= Robert Myrsten =

Swedish ship-owner (1909–1976)

Gustaf Robert Myrsten (2 December 1909 – 23 January 1976) was a Swedish ship-owner.

==Early life==
Myrsten was born on 2 December 1909 in Othem Parish, Gotland, Sweden, the son of captain Gustaf Myrsten and his wife Märtha (née Löfvenberg). He was the brother of Carl Bertil Myrsten. He passed his real exam and studied at Barlock Business School and then did a year of internship.

==Career==
Myrsten was employed at shipbroking offices in England and Germany from 1932 to 1933. Myrsten was an authorized shipping agent for Gotland, CEO and director of Rederi AB Volo from 1947 and CEO of AB Robert Myrsten from 1950.

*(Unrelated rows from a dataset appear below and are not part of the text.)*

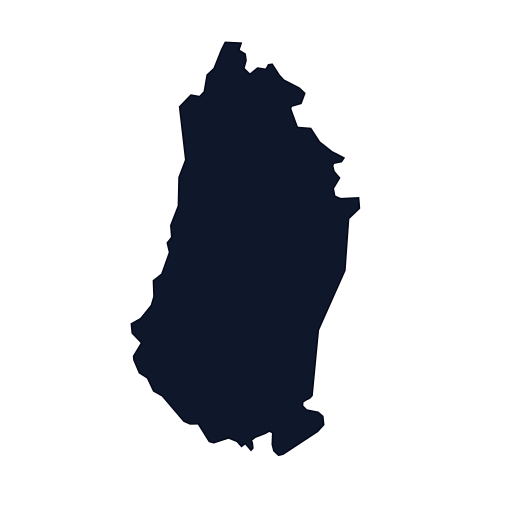 the Administrative County of West Sussex, rotated 294°
{"feature_id": "GBR-2748", "entity_name": "West Sussex", "entity_type": "Administrative County", "adm_level": 1, "iso_a3": "GBR", "parent_name": "United Kingdom", "parent_adm1": "", "projection": "mercator", "projection_center": [-0.467, 50.946], "detail": "fine", "context": "isolated", "style": "filled", "palette": "ink", "viewbox_px": 512, "rotation_deg": 294, "n_neighbors": 0, "source": "natural_earth", "source_scale": "10m", "svg_char_len": 1326}
<svg xmlns="http://www.w3.org/2000/svg" viewBox="0 0 512 512"><g transform="rotate(294 256 256)"><path d="M350.9,326.1L341.7,331.1L327.8,325.4L279.0,343.1L213.7,343.1L151.3,364.0L147.9,362.8L144.7,360.1L141.5,358.1L138.0,359.5L135.9,364.8L138.5,376.2L136.7,382.3L129.4,386.5L120.7,383.6L85.9,361.3L83.1,357.7L85.3,351.5L90.4,347.5L101.4,343.1L101.4,339.3L97.6,336.5L90.1,329.0L85.7,326.6L83.9,328.6L79.2,331.3L76.5,330.5L80.3,322.5L76.1,320.2L78.9,314.2L78.6,304.9L68.2,293.4L67.5,288.8L79.2,271.5L75.8,264.2L75.7,257.4L90.1,227.3L91.0,217.4L100.4,206.5L101.8,197.0L111.3,186.8L114.7,184.9L130.1,186.8L135.2,174.3L143.3,169.7L151.9,176.1L168.3,180.5L177.4,179.3L191.7,172.3L201.2,177.3L224.2,175.5L231.9,169.6L238.8,171.4L249.3,165.7L270.2,164.7L296.5,153.7L315.2,152.7L361.2,125.5L376.6,131.1L378.7,139.7L385.1,141.9L401.5,137.7L410.2,141.4L430.6,140.6L438.7,141.0L444.5,155.9L437.1,156.6L436.1,164.0L430.6,167.4L422.5,168.6L419.5,176.5L428.4,181.0L430.6,189.2L435.8,189.6L437.8,192.8L430.6,203.8L428.0,209.8L427.0,227.3L424.5,234.4L413.7,235.1L407.3,227.5L404.8,227.5L390.3,241.5L394.8,254.1L386.0,267.7L382.1,283.1L381.8,289.8L381.5,294.5L381.4,296.5L376.9,295.7L372.3,289.2L369.6,289.3L365.0,292.9L361.3,300.6L349.2,299.1L342.7,303.6L342.8,310.0L350.9,326.1Z" fill="#0f172a" stroke="#020617" stroke-width="1.5"/></g></svg>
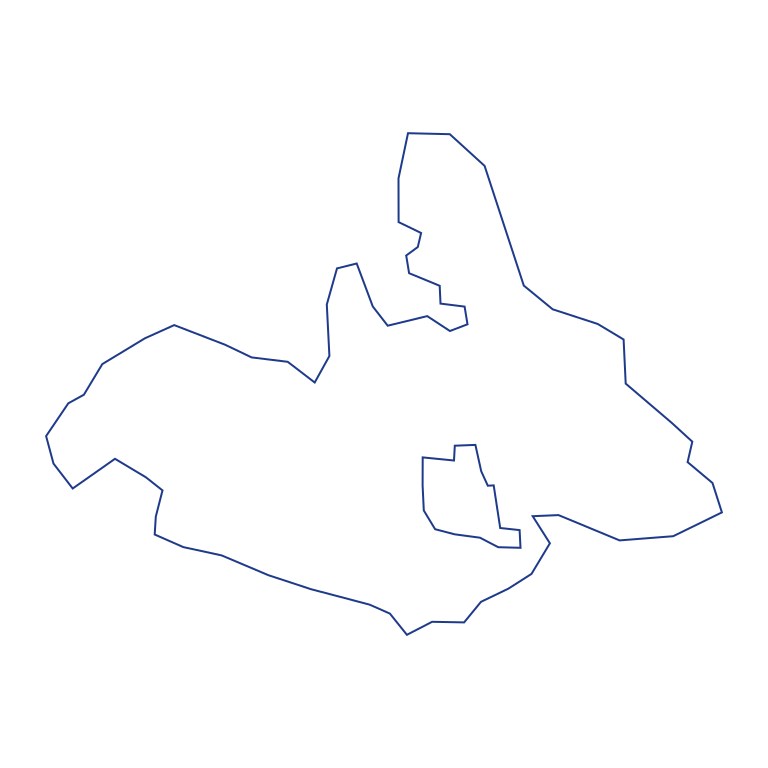 Urgench, Khorezm, Uzbekistan
{"feature_id": "79887680B5155786713045", "entity_name": "Urgench", "entity_type": "district", "adm_level": 2, "iso_a3": "UZB", "parent_name": "Uzbekistan", "parent_adm1": "Khorezm", "projection": "equal_earth", "projection_center": [60.538, 41.573], "detail": "fine", "context": "isolated", "style": "outline", "palette": "blue", "viewbox_px": 768, "rotation_deg": 0, "n_neighbors": 0, "source": "geoboundaries", "source_scale": "gbopen_adm2", "svg_char_len": 1118}
<svg xmlns="http://www.w3.org/2000/svg" viewBox="0 0 768 768"><path d="M68.3,403.3L46.1,436.1L53.5,463.6L72.7,488.5L115.0,458.8L145.9,477.3L162.5,490.4L155.8,516.6L154.7,534.5L183.3,547.1L221.6,555.4L268.4,575.2L311.0,589.2L369.5,604.6L389.9,613.6L406.9,634.8L432.1,621.8L464.1,622.4L481.0,601.8L508.3,588.7L531.5,573.9L549.9,543.3L532.7,516.2L558.5,515.1L619.6,540.4L673.2,536.2L721.9,512.4L712.5,483.0L687.6,462.1L692.3,441.7L672.0,423.1L625.7,383.6L623.6,339.5L597.8,324.0L552.7,309.3L523.8,285.6L484.6,165.9L449.8,134.2L408.0,133.2L398.5,178.4L398.6,222.1L421.1,233.0L417.8,247.0L406.2,255.5L409.1,273.2L439.7,285.8L440.5,303.6L464.6,306.6L467.5,324.3L449.9,331.0L427.2,316.1L387.7,325.7L372.8,306.5L356.7,263.5L337.0,268.4L326.8,304.5L329.4,356.0L314.7,382.5L287.7,361.8L251.6,357.4L225.0,344.7L174.2,325.1L144.9,338.3L102.3,364.1L83.9,394.7L68.3,403.3ZM475.4,444.9L481.2,471.2L487.8,485.7L493.7,485.4L500.2,528.0L519.6,530.1L520.5,547.8L498.2,547.2L480.0,537.7L454.6,534.3L435.1,529.2L423.8,510.5L422.6,485.5L422.7,457.4L454.0,460.5L454.8,445.7L475.4,444.9Z" fill="none" stroke="#1e3a8a" stroke-width="2"/></svg>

He was a member of the National Board for the Granting of Loans on Small Ships (Statens lånenämnd för den mindre skeppsfarten) in 1957 and was a member of the Executive Committee and Board of Directors for The Baltic and International Maritime Conference in Copenhagen. Myrsten was a board member of the Swedish Shipowners' Association (Sveriges Redareförening) and Rederi AB Gotland and was a member of the Stockholm Mercantile Marine Office Board (Stockholms sjömansnämnd), the city council and the Slite port directorate and was chairman of Slite Association of the Right (Slite högerförening) from 1959 to 1962.

==Personal life and death==
In 1940, Myrsten married Birgitta Hartzell (1912–2012), the daughter of captain Nils Hartzell and Cecilia Petterson. He was the father of Ann-Sofie (born 1940).

Myrsten died on 23 January 1976 in Othem Parish, Gotland, Sweden. Myrsten was interred at Othem Cemetery on Gotland.